Given the pandemic and recent world events on top of regular life stressors, mental health is on the top of everyone’s priority list. Employees are taking their mental health more seriously, and companies have taken notice and leaned in to support and help where possible. However, how do you know if the resources and tools you have are helping your employees where they need them most?
Here are 5 simple but effective ways to help your employees’ mental health:
1. Detect signs of burnout fast
As managers, we usually react to signs of burnout amongst our employees versus being aware of the red flags and being proactive with solutions. Burnout can show in several ways, but most common in your employees are disengagement, increased absenteeism, decreased productivity, and even isolation. The best practice is to be proactive to try and prevent stress from getting to the level of burnout. The best way to do this for your employees’ mental health is to implement resources such as counseling, allowing flexible working hours, creating “working time” in employees’ calendars, and encouraging them to utilize their PTO and vacation time to unplug.
2. Connect and Collaborate
Since the pandemic, remote and hybrid work is now a norm, which has its benefits but can be challenging when trying to keep your employees engaged as a team. Creating opportunities for connection and collaboration is critical to helping your employees’ mental health. A few ways you can do this is to begin setting up your meetings in collaborative ways. From having structured agenda to leaving room at the end of the meetings to discuss innovative or out-of-the-box ideas, this can be just the avenue employees need to feel supported and heard.
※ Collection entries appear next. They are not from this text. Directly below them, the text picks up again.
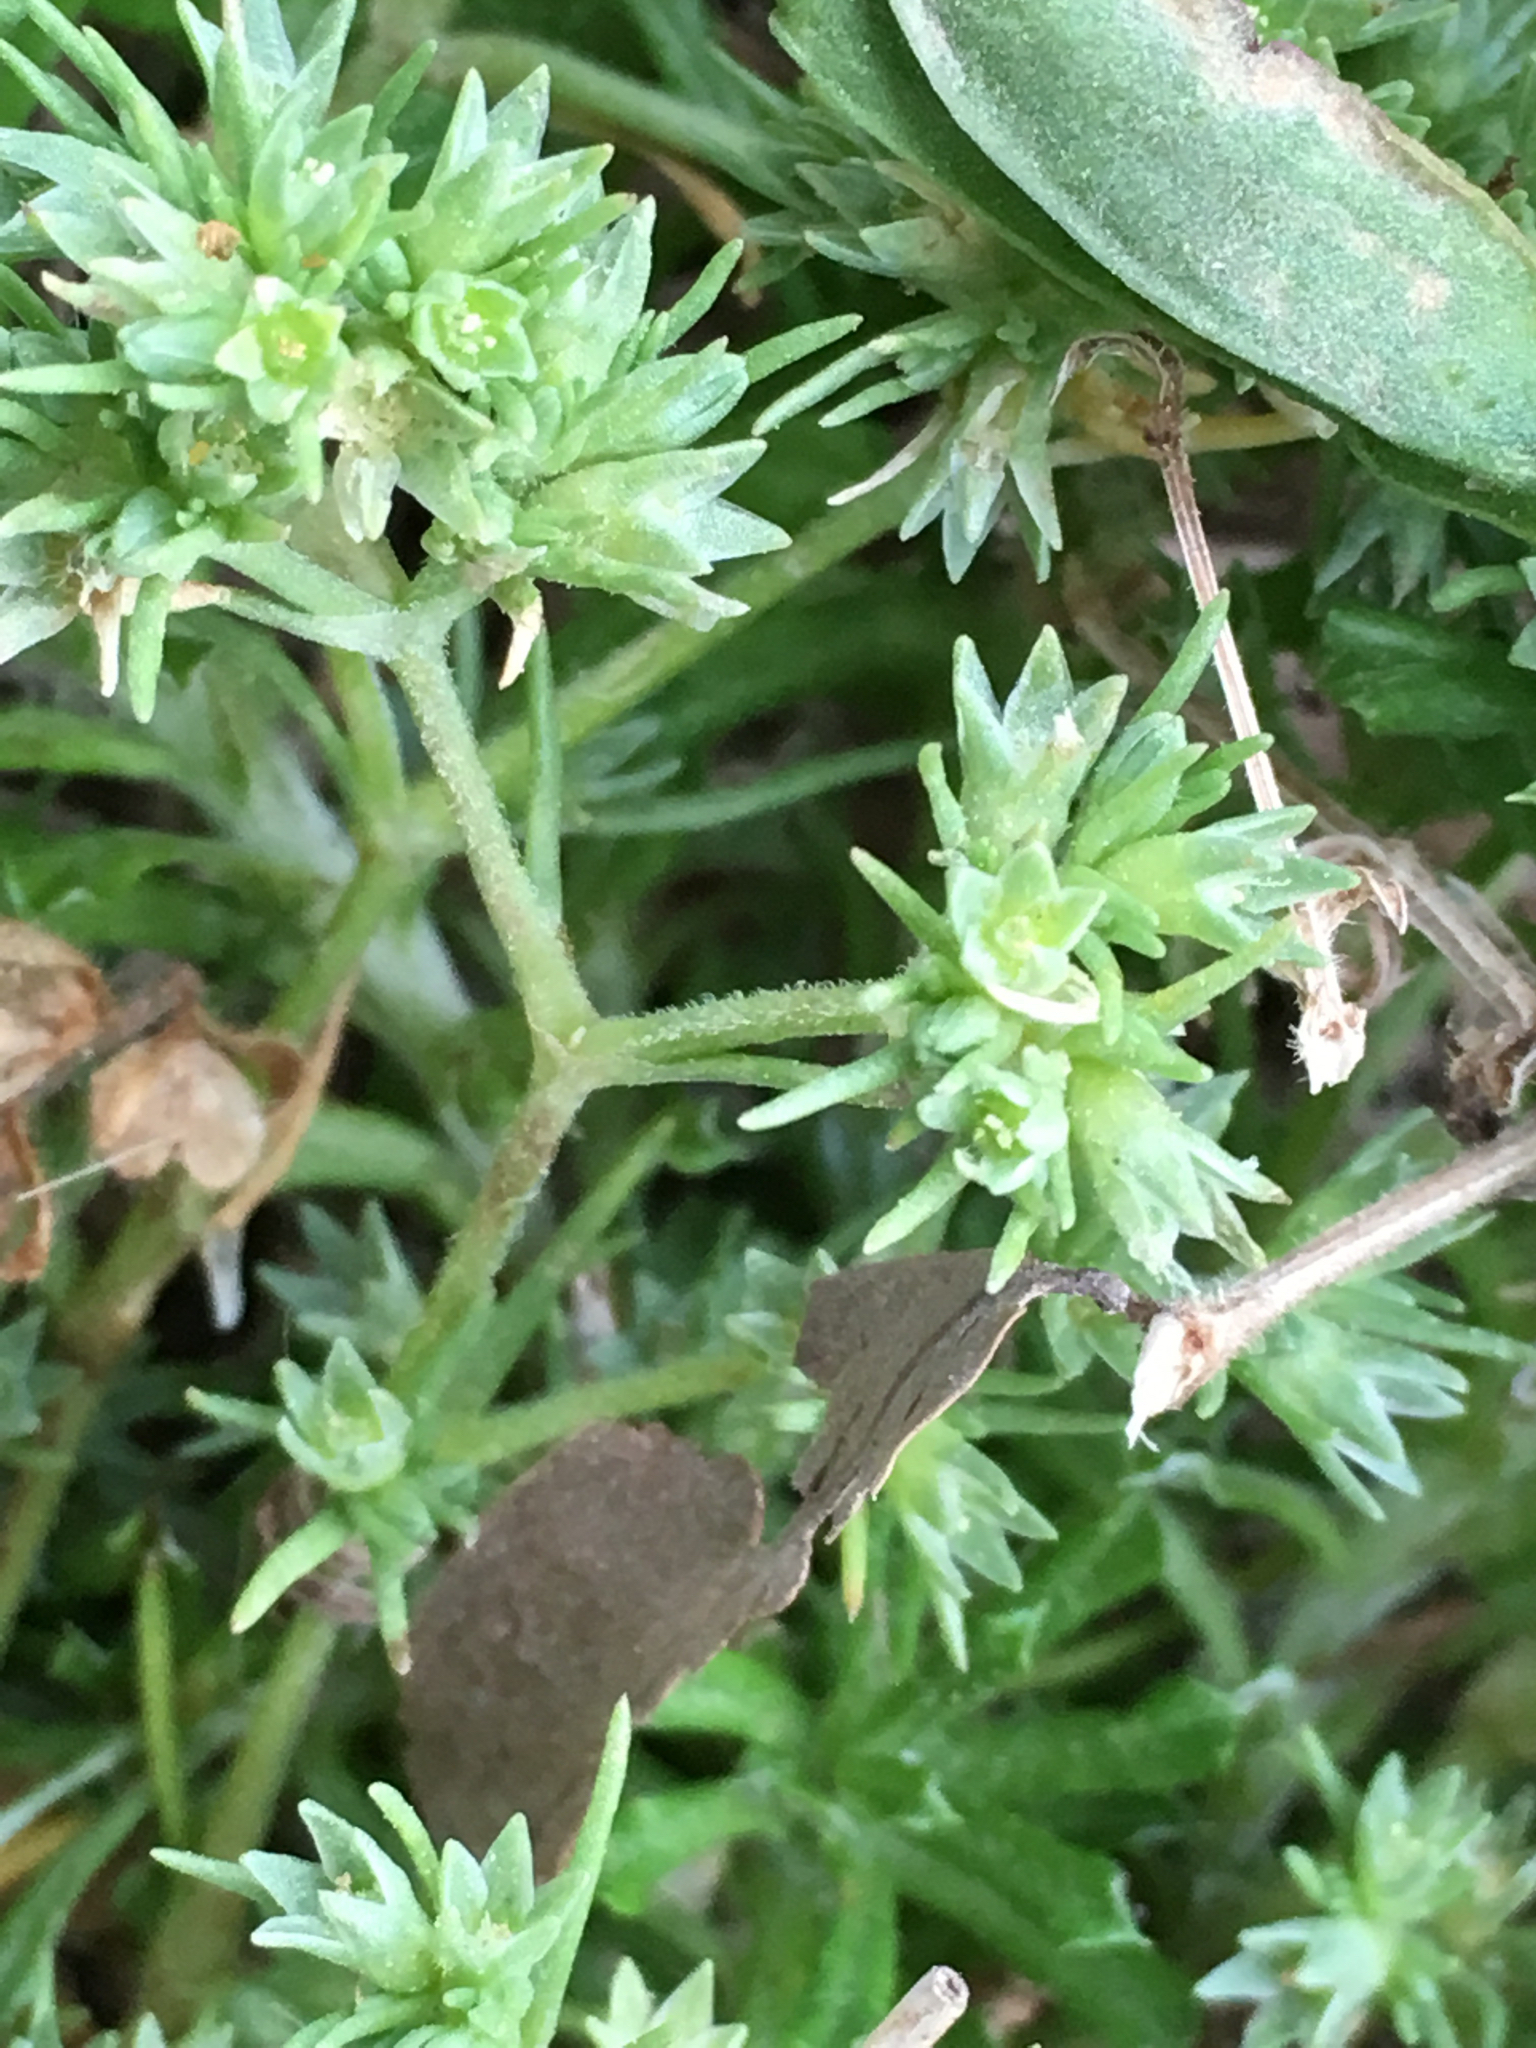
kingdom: Plantae
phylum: Tracheophyta
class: Magnoliopsida
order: Caryophyllales
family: Caryophyllaceae
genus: Scleranthus
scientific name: Scleranthus annuus
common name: Annual knawel
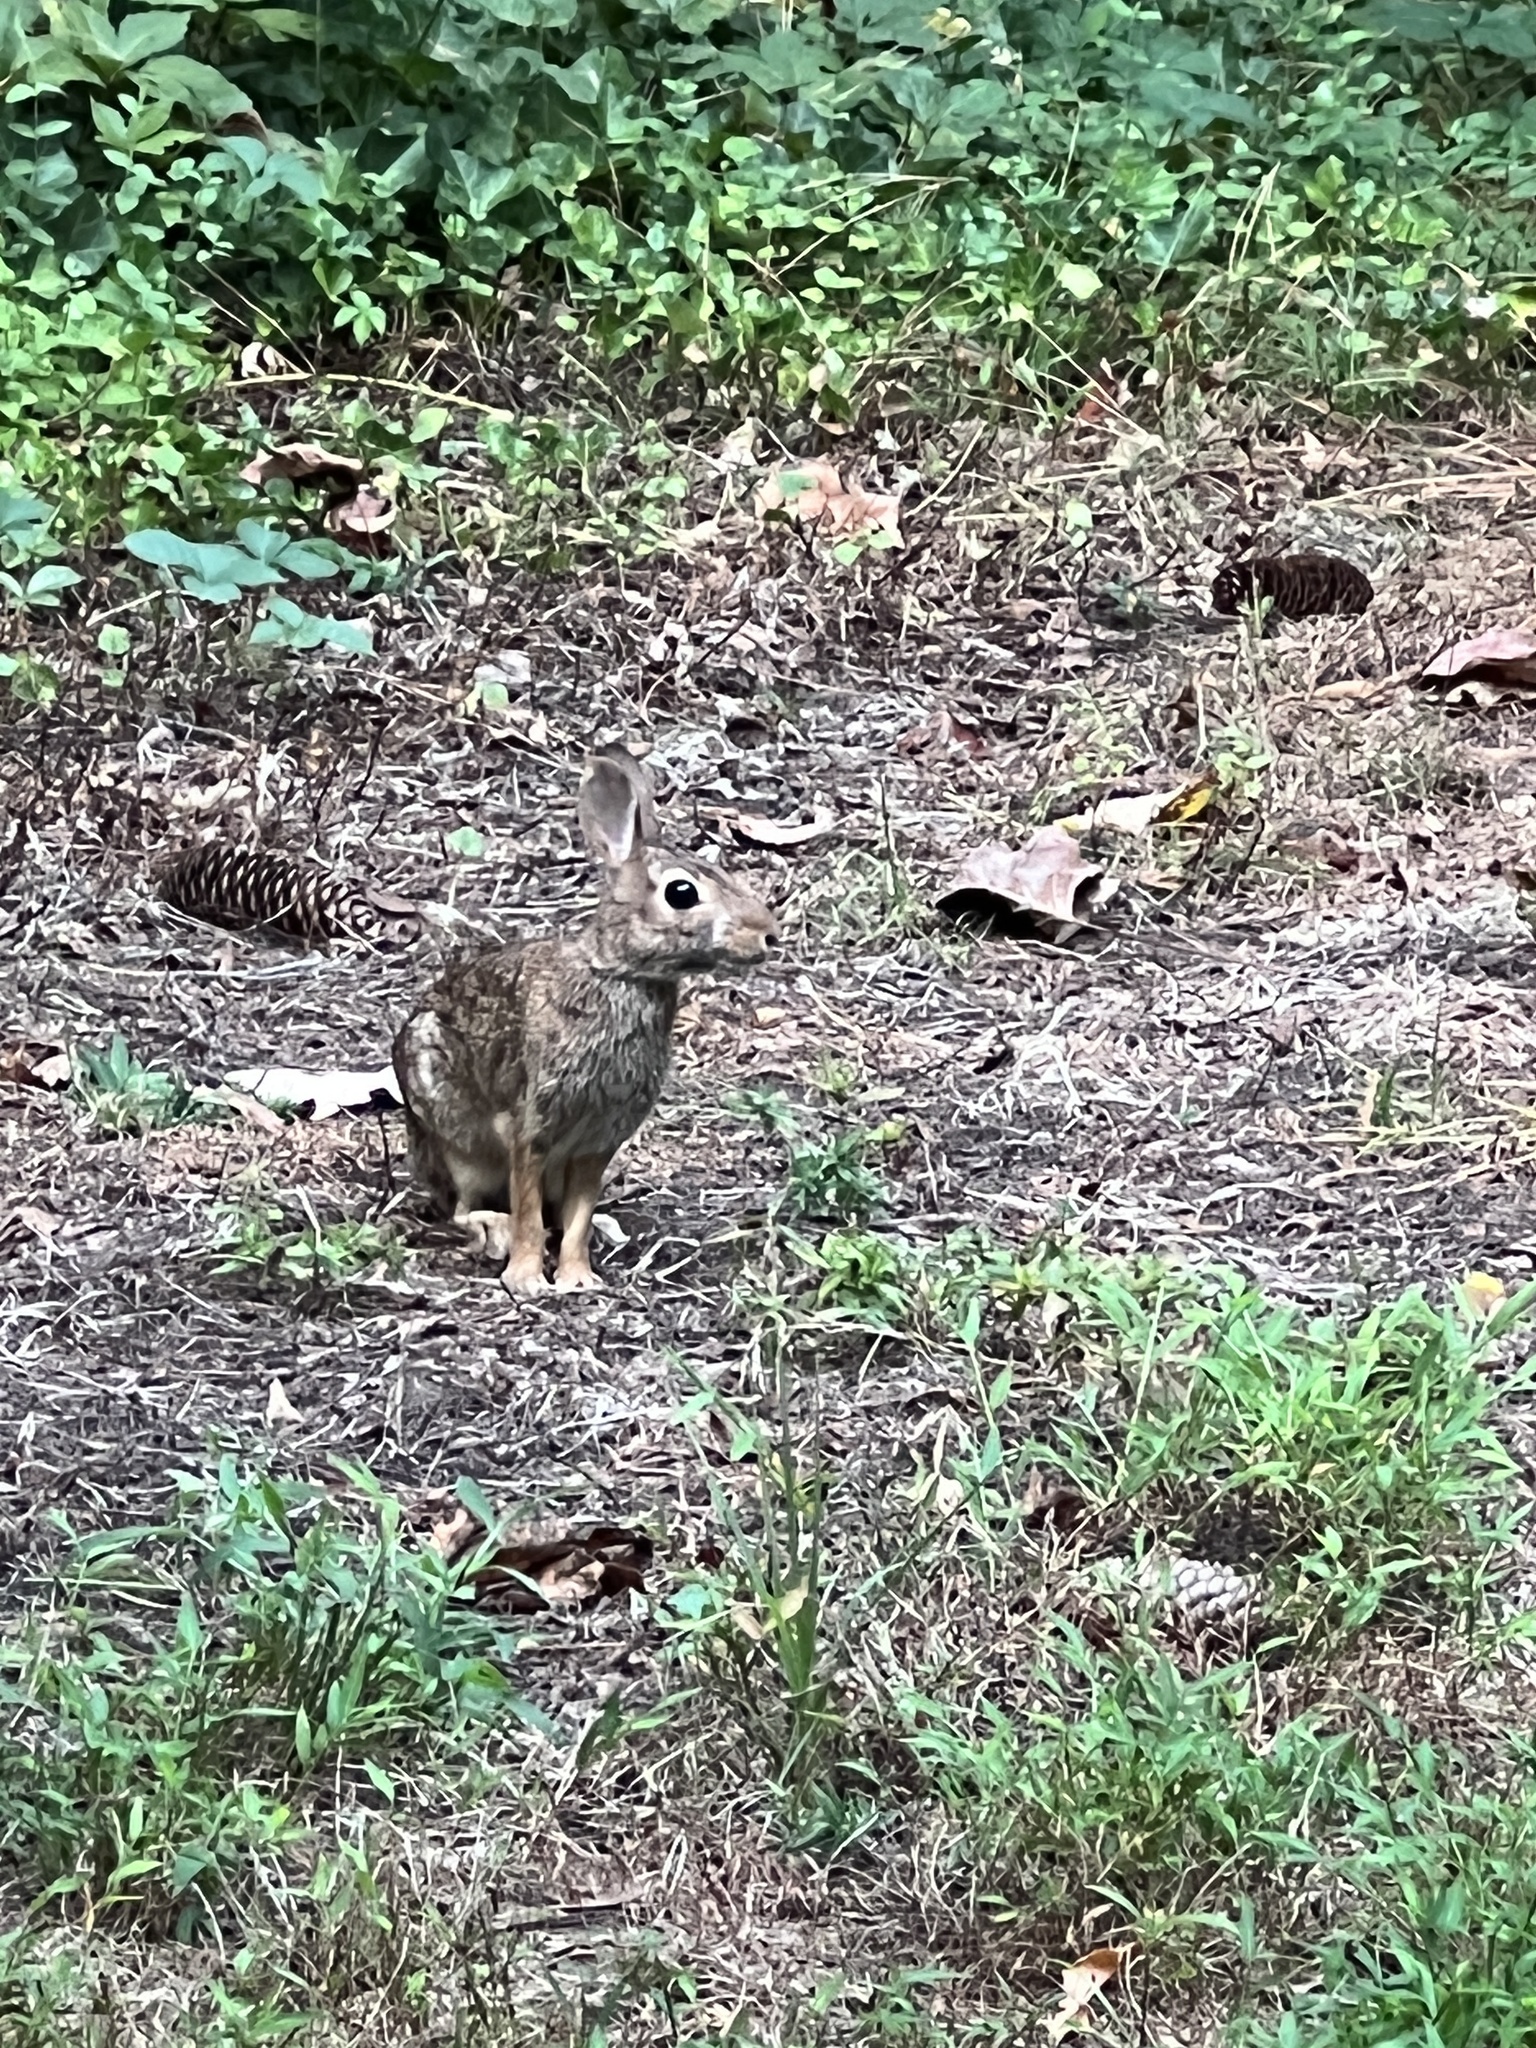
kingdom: Animalia
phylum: Chordata
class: Mammalia
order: Lagomorpha
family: Leporidae
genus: Sylvilagus
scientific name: Sylvilagus floridanus
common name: Eastern cottontail
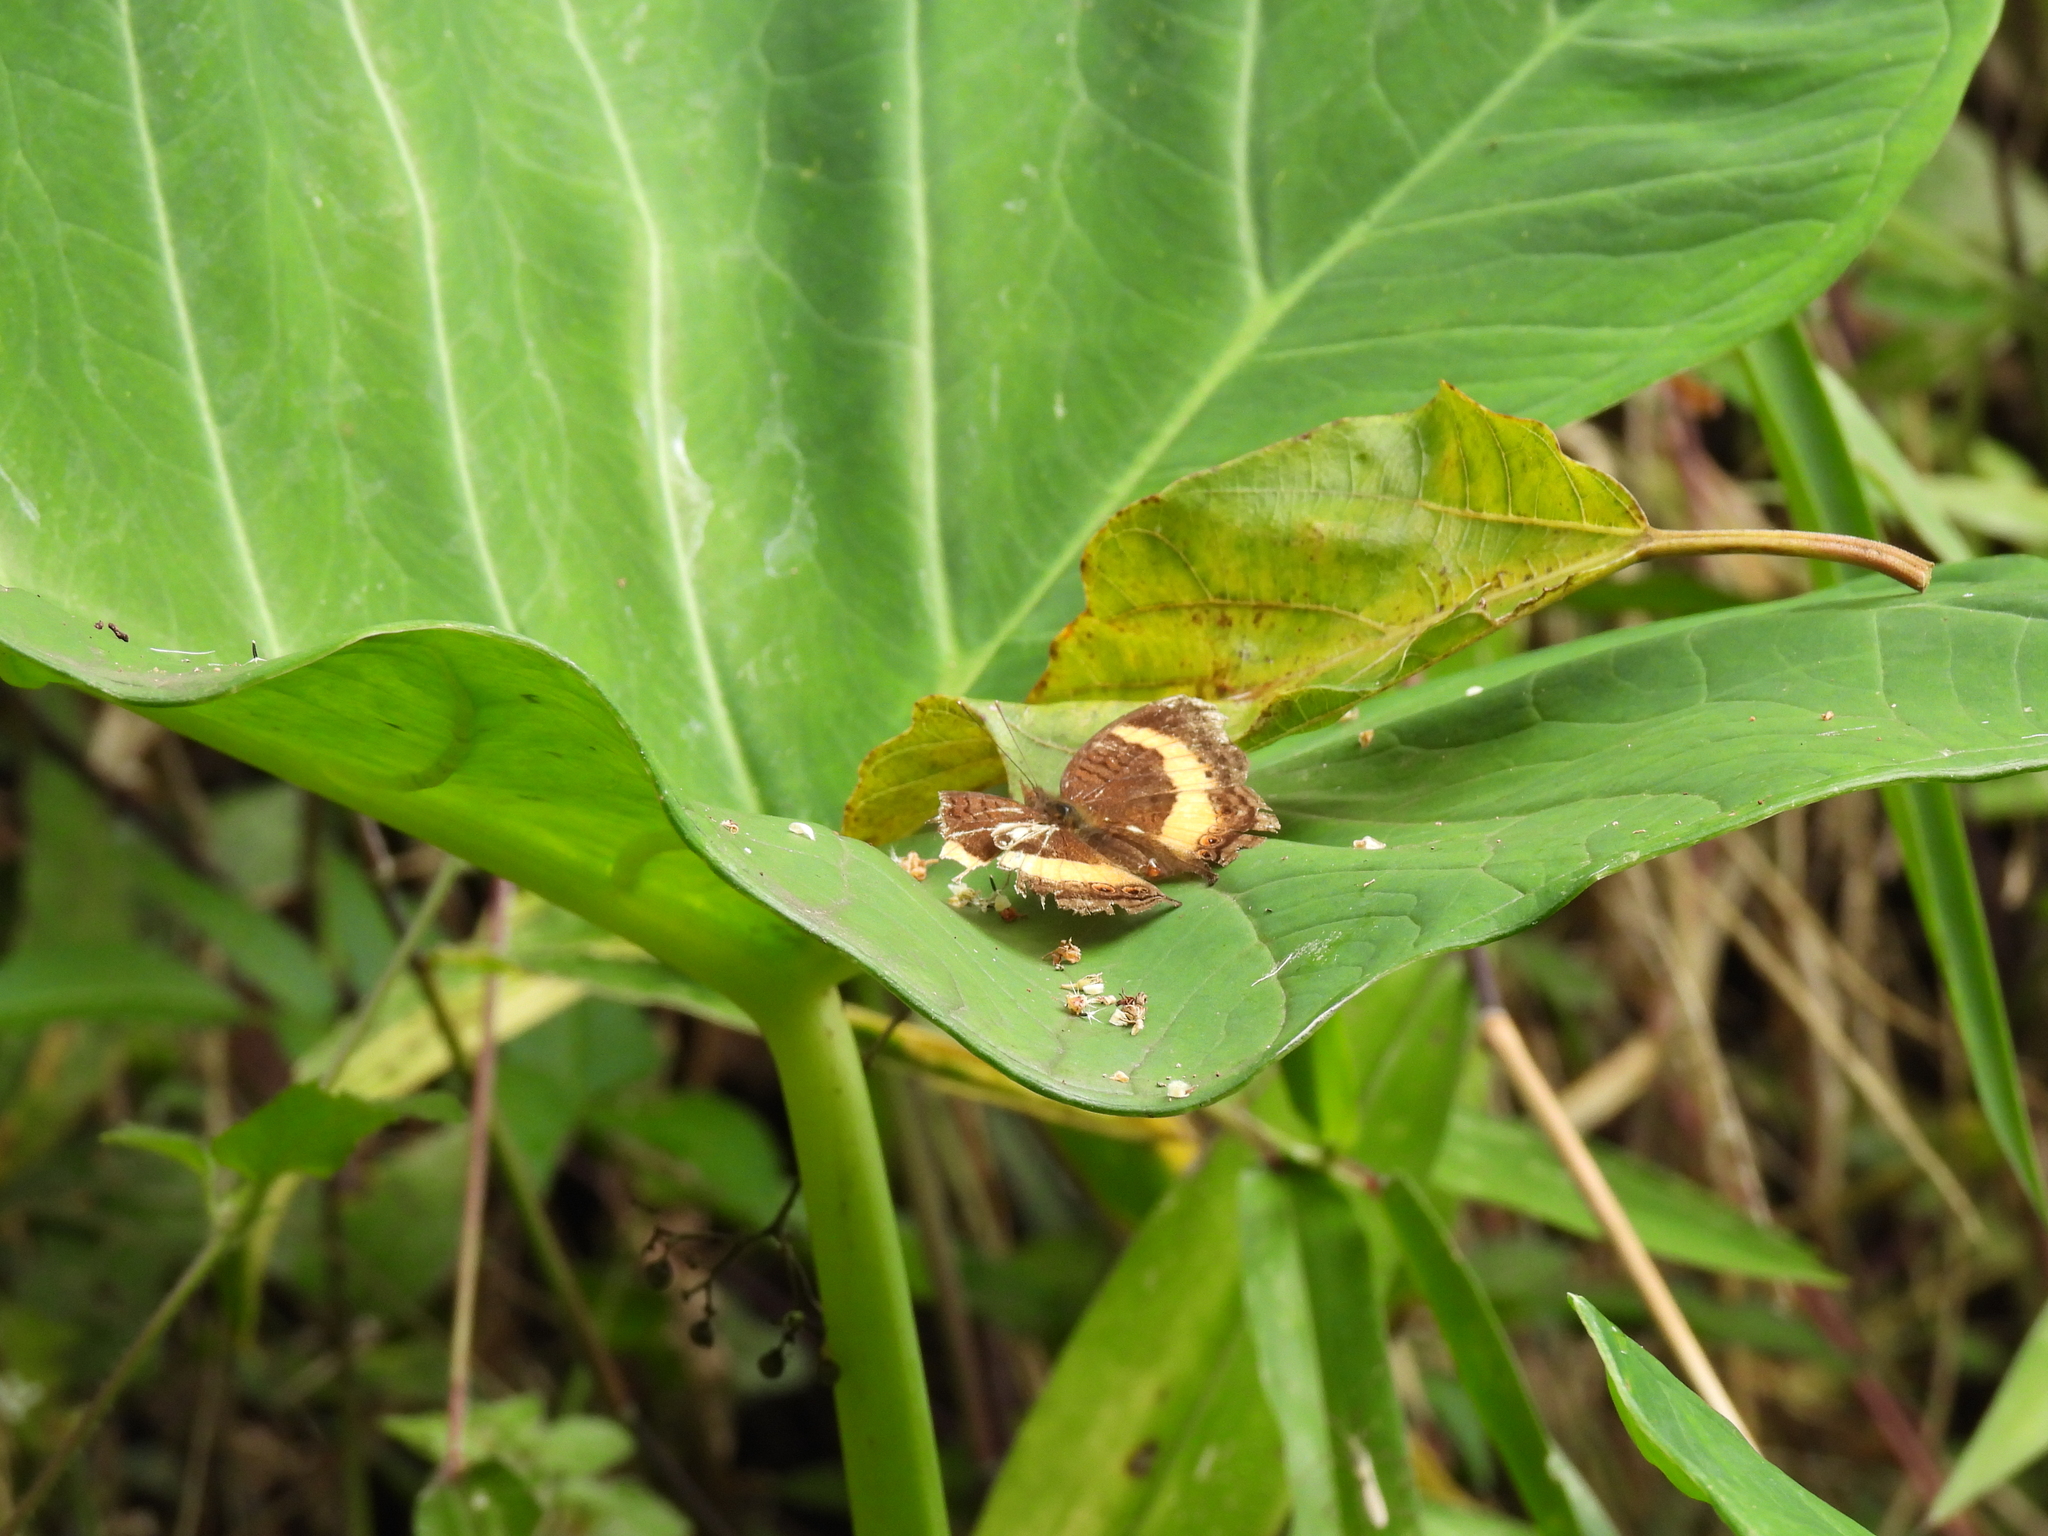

Also, let’s not forget the important role managers play in employees’ mental health. Setting up one-on-ones to connect on giving positive feedback and support on how to improve, can help reduce anxiety and support employees’ mental health.
3. Make mental health training a part of your organization
Many employees may be facing various elements of stress and mental health concerns in their personal life, and us as managers may not always know what it is. These stressors can cause disruptions at work by increasing absenteeism, and a company support system must be in place to help employees’ mental health whenever possible. Employee Assistance Programs offering counseling and resources can be a great support and avenue for employees. In addition, HR must also look to implementing mental health programs to build mental resilience in the employees’ professional and personal lives. Including training that serves as a preventive measure would encourage real collaboration and foster a feeling of safety.
4. Recognize changes needed for a post-pandemic office
If you are looking to have your employees return to the office full time, you need to recognize that after two years, this is going to be a shift for some employees and their mental health. To help with this, you’ll need to accommodate your employees in the return-to-office plans to ensure the shift does not negatively impact the employees’ mental health. Ways to help this is increasing communication to update new office practices, schedules, and resources as it will help reduce anxieties about returning to the office while improving wellbeing and creating more collaboration at work.
5. Managers need to be a good example
Managers know the importance of employee mental health and how workplace performance heavily depends on this but what they don’t remember is that this goes both ways. If you expect your employees to use their existing EAPs, emphasize that this includes every position, level, or title in the company. Managers must take their mental health seriously, as leaders aren’t superhuman with special abilities. In extreme cases, all employees can experience stress, anxiety, burnout, and depression. Encouraging teams to harness the benefits of mental health awareness and training is beneficial for everyone.